I do not know what dollar amount the value of Peter Bourjos is at the moment. I do realize, however, that his value is significantly lower than it was last year, and probably lower than it ever will be. Peter Bourjos’ value is probably lower than James Earl Jones’ voice. With the current financial structure of the team, having big money contracts guaranteed to Vernon Wells, Albert Pujols, Jered Weaver, and CJ Wilson, the Angels need to start spending smarter. This means doing things like signing Bourjos, Trout, and maybe even Mark Trumbo to long term deals before they reach a dollar amount of no return. Yes, I said it, even sign Mark Trumbo.
Bourjos is eligible for free agency after the end of his age 30 season, so any contract longer than the one Baltimore gave to Jones is too long. In addition, signing players to long term contracts whose main skill is based around their speed is also dangerous, because once they lose that extra step, they become borderline replacement level players. See: Figgins, Chone. Yet, I do think it is reasonable to sign him to a 6 year deal right now.

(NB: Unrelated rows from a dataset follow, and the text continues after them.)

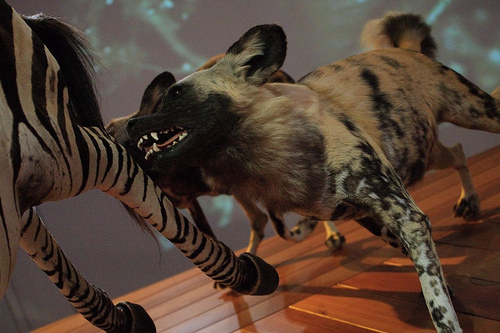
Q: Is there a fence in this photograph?
A: No, there are no fences.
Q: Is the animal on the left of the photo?
A: Yes, the animal is on the left of the image.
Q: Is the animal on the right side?
A: No, the animal is on the left of the image.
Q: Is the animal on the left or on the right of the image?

Like I said, I do not know how the market values defensively great players with questionable bat skills, so I will not even estimate the how many dollars it would take to lock him up. I do know, though, that it would probably be worth every penny. And that contract would definitely still leave Prince Fielder hungry.
In conclusion, this is a plea from Bourjos to the Angels, and from me to my roommate: Dear Angels Organization (beautiful, wonderful roommate), if you keep me around, I promise, I will become a contributing member of this outfield (household). Just, please, sign me long term right now (don’t ditch me yet), and I will prove to you I’m worth every penny (bottle) of money you spend (Windex we will buy). Thank you, and sorry I struck out yesterday (drank all of your beer yesterday). Have a good day.